# Salsas?



## Pippin (Dec 29, 2004)

Is this the place to ask about this?

Looking for some good salsa recipes and secret ingredients.


----------



## wasabi woman (Dec 29, 2004)

I actually made this one up, primarily because I hate cilantro and like my salsa on the mild side! 

Salsa Fresca  

2           ripe tomatoes (about 1 lb. total), chopped
1/2        red onion, chopped 
1           clove minced garlic
1/3 cup  coarsely chopped flat-leafed parsley
             juice of 1 lime (about 1/4 cup)
1/2        jalapeno, cored seeded and minced 
(or use your favorite hot sauce or red pepper flakes)

In a large bowl, combine the tomato, onion, parsley, lime juice and whatever you are using for heat. 
Toss gently to mix well. Serve at room temperature, or chilled.  
Makes about 3 cups.

*not a secret ingredient, but a good thing to know...
Salt will draw moisture from the tomatoes, making the salsa watery as it sits; so, if you add salt, do so just before serving.

Happy New Year!


----------



## jkath (Dec 29, 2004)

Here's my house salsa:

6 roma tomatoes, diced
3/4 c. green onions, chopped
4-1/2 cloves garlic, chopped
1 c. cilantro, chopped
1-1/2 jalepeno peppers, seeded & chopped
3 Tbsp. fresh lime juice
1 Tbsp.
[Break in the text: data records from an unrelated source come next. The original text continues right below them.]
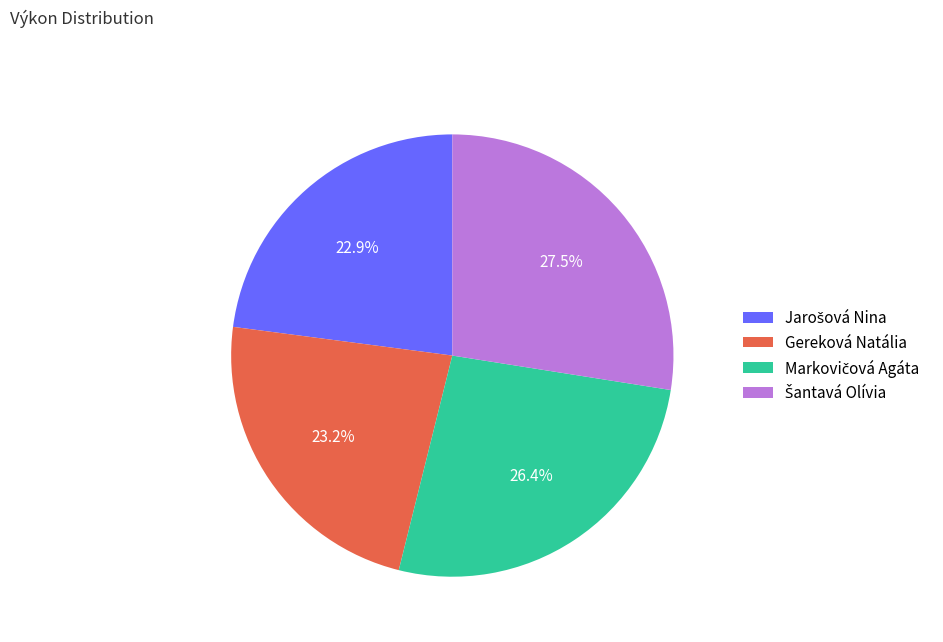

Is there a majority slice in this chart?

No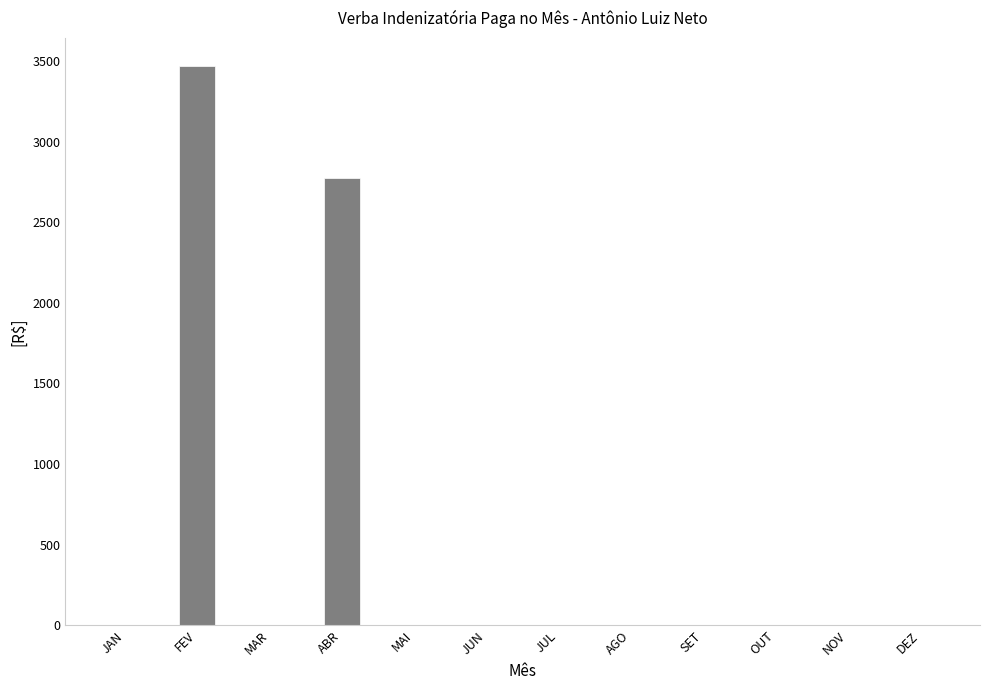

Does the chart contain stacked bars?

No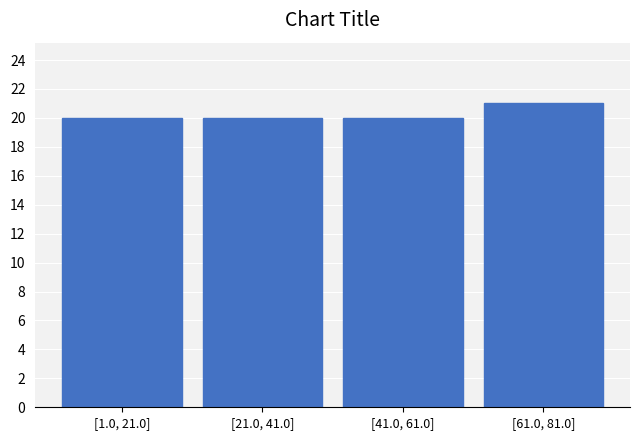

Reading right to left, extract all data points from this chart.

[61.0, 81.0]=21	[41.0, 61.0]=20	[21.0, 41.0]=20	[1.0, 21.0]=20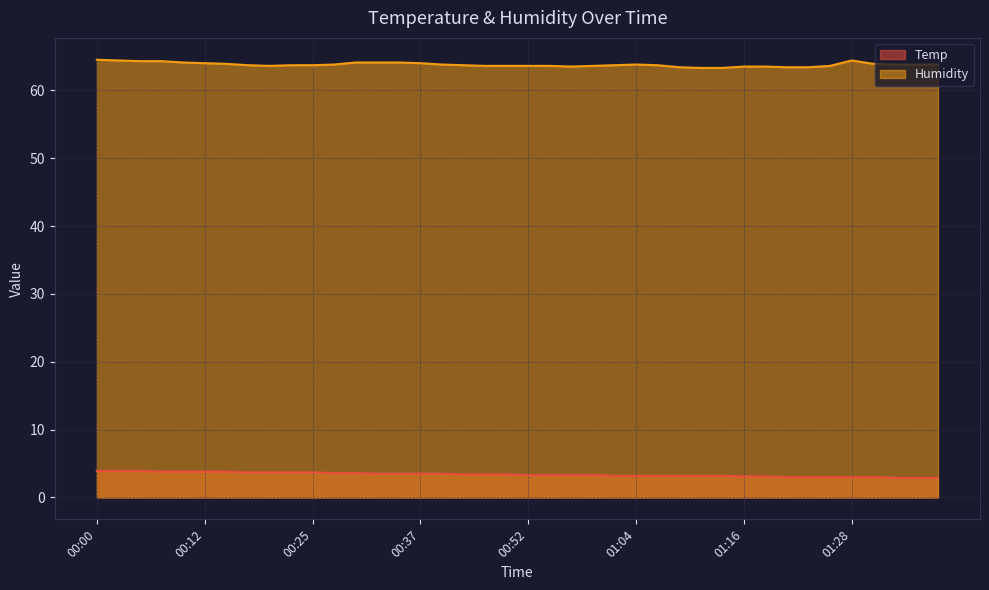

How many data points in Temp are above 3?

32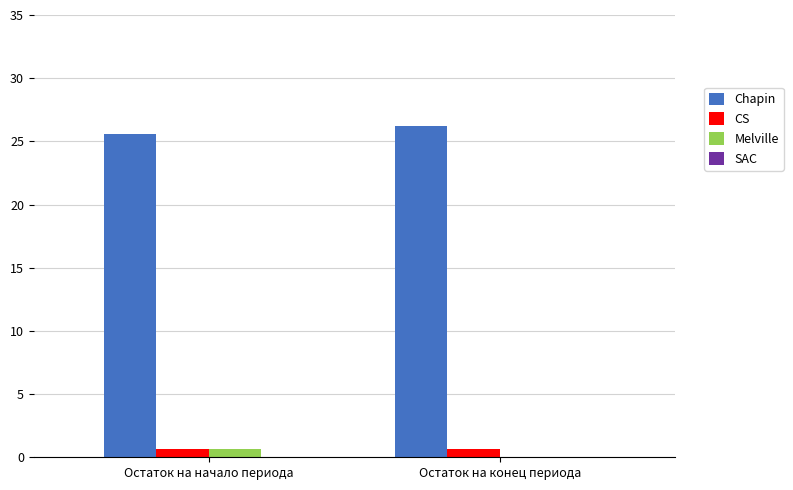

Is the value of Chapin at Остаток на конец периода greater than the value of CS at Остаток на начало периода?

Yes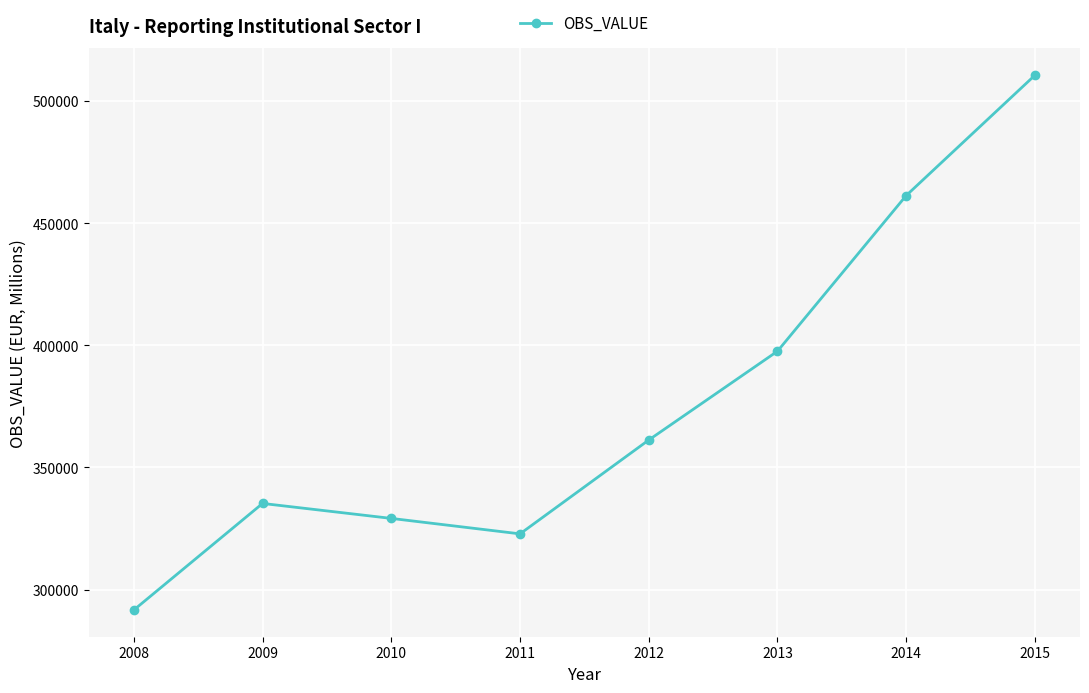

Is this an area chart (filled region under the line)?

No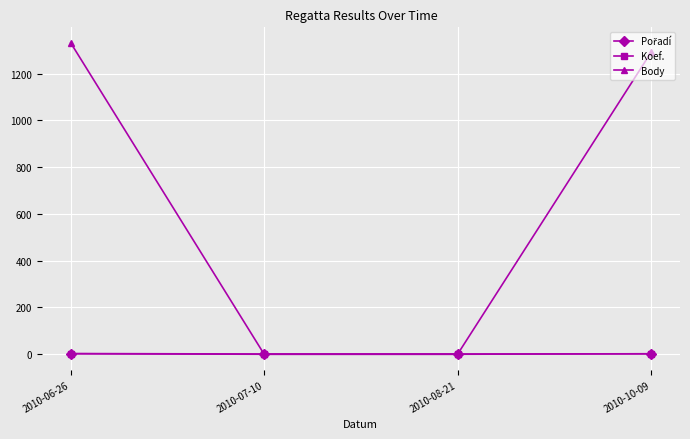

What is the greatest value displayed?

1331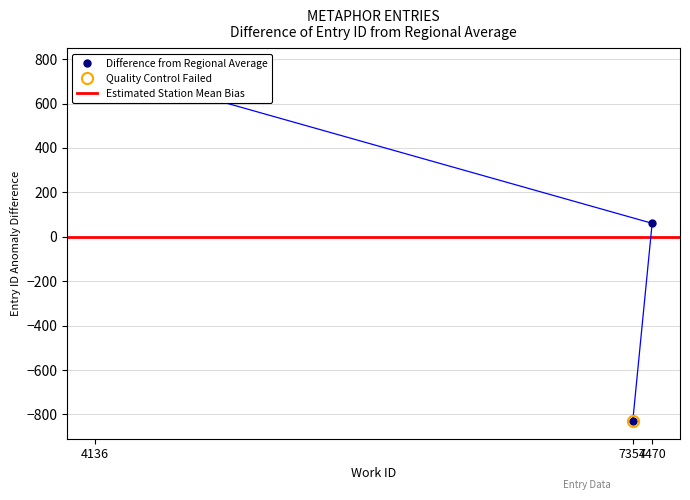

What is the maximum value shown in the chart?

768.7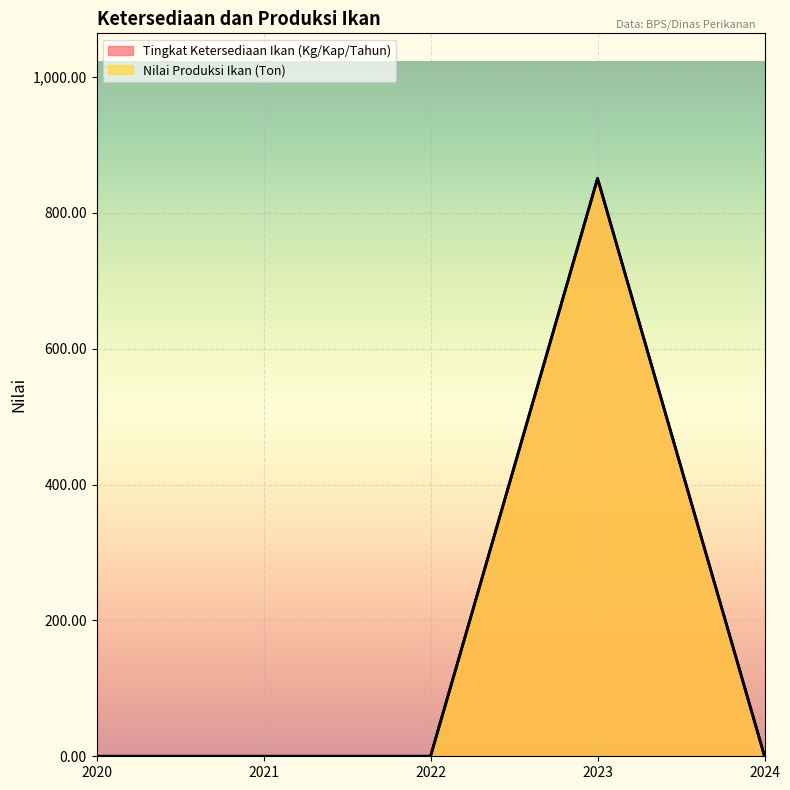

What are all the series names shown in the legend?

Tingkat Ketersediaan Ikan (Kg/Kap/Tahun), Nilai Produksi Ikan (Ton)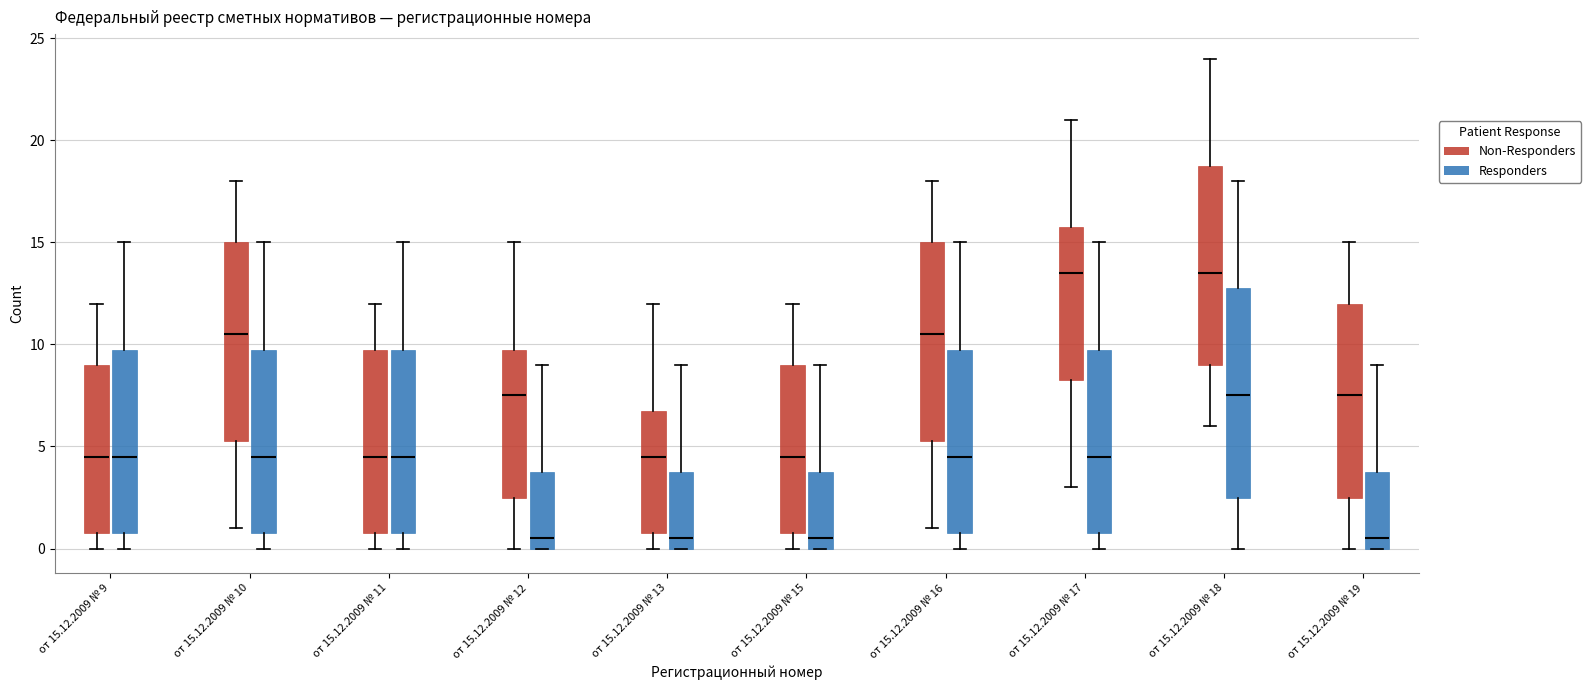

Reading left to right, transcribe this box plot: for each box, give where its median line is, the range the box spans, and where its two whiskers end, as read against the y-axis. The values are not printed on the chart, so give them approximately, as read against the axis.

от 15.12.2009 № 9 (Non-Responders): median 4.5, box 1.0 to 9.0, whiskers 0.0 to 12.0
от 15.12.2009 № 9 (Responders): median 4.5, box 1.0 to 10.0, whiskers 0.0 to 15.0
от 15.12.2009 № 10 (Non-Responders): median 10.5, box 5.5 to 15.0, whiskers 1.0 to 18.0
от 15.12.2009 № 10 (Responders): median 4.5, box 1.0 to 10.0, whiskers 0.0 to 15.0
от 15.12.2009 № 11 (Non-Responders): median 4.5, box 1.0 to 10.0, whiskers 0.0 to 12.0
от 15.12.2009 № 11 (Responders): median 4.5, box 1.0 to 10.0, whiskers 0.0 to 15.0
от 15.12.2009 № 12 (Non-Responders): median 7.5, box 2.5 to 10.0, whiskers 0.0 to 15.0
от 15.12.2009 № 12 (Responders): median 0.5, box 0.0 to 4.0, whiskers 0.0 to 9.0
от 15.12.2009 № 13 (Non-Responders): median 4.5, box 1.0 to 7.0, whiskers 0.0 to 12.0
от 15.12.2009 № 13 (Responders): median 0.5, box 0.0 to 4.0, whiskers 0.0 to 9.0
от 15.12.2009 № 15 (Non-Responders): median 4.5, box 1.0 to 9.0, whiskers 0.0 to 12.0
от 15.12.2009 № 15 (Responders): median 0.5, box 0.0 to 4.0, whiskers 0.0 to 9.0
от 15.12.2009 № 16 (Non-Responders): median 10.5, box 5.5 to 15.0, whiskers 1.0 to 18.0
от 15.12.2009 № 16 (Responders): median 4.5, box 1.0 to 10.0, whiskers 0.0 to 15.0
от 15.12.2009 № 17 (Non-Responders): median 13.5, box 8.5 to 16.0, whiskers 3.0 to 21.0
от 15.12.2009 № 17 (Responders): median 4.5, box 1.0 to 10.0, whiskers 0.0 to 15.0
от 15.12.2009 № 18 (Non-Responders): median 13.5, box 9.0 to 19.0, whiskers 6.0 to 24.0
от 15.12.2009 № 18 (Responders): median 7.5, box 2.5 to 13.0, whiskers 0.0 to 18.0
от 15.12.2009 № 19 (Non-Responders): median 7.5, box 2.5 to 12.0, whiskers 0.0 to 15.0
от 15.12.2009 № 19 (Responders): median 0.5, box 0.0 to 4.0, whiskers 0.0 to 9.0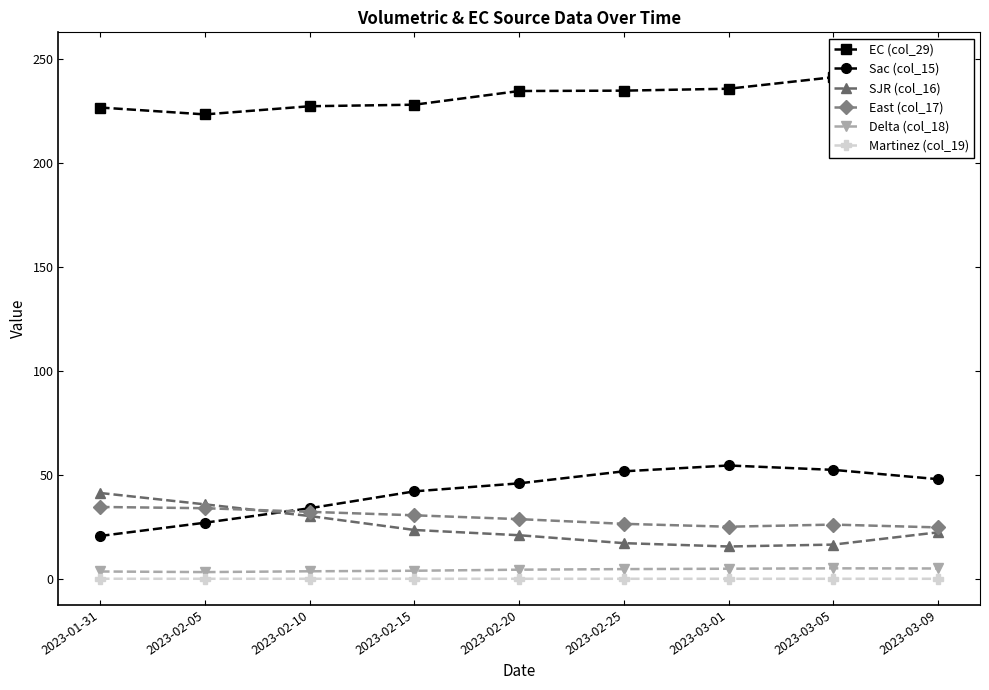

True or false: EC (col_29) and East (col_17) intersect in this chart.

False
Tapatio sauce (or any hot pepper sauce)
1/2 small can tomato paste
Salt to taste

Mix all ingreds in a glass mixing bowl.
Serve over french bread w/butter.
Flavor mellows & gets better on day 2


----------



## SierraCook (Dec 29, 2004)

Janelle's Salsa 

3-4 large ripe tomatoes, chopped
1/2 onion, diced
2 garlic cloves, finely chopped
1-2 jalapenos, seeded and finely chopped
1/2 bunch chopped cilantro
Juice of 1 lime
Salt and pepper to taste, roughly 1/2 - 1 teaspoon of each

Mix all ingredients together or blend together in a food processor or blender.


----------



## Chief Longwind Of The North (Jan 5, 2005)

The above listed recipes are great.  But remember, a salsa can be made of fruit, or tomato and herbs, etc.  You really need to do a Google Search under the terms "Salsa Recipes".  This will give you a host of recipes that will spark your imagination and get you into the world of salsas.  There are just too many variations to use this forum.  We can of course give you our favorites, but that is barely scratching the surface.  So do a bit of research and then create your own masterpiece.

Seeeeeya; Goodweed of the North


----------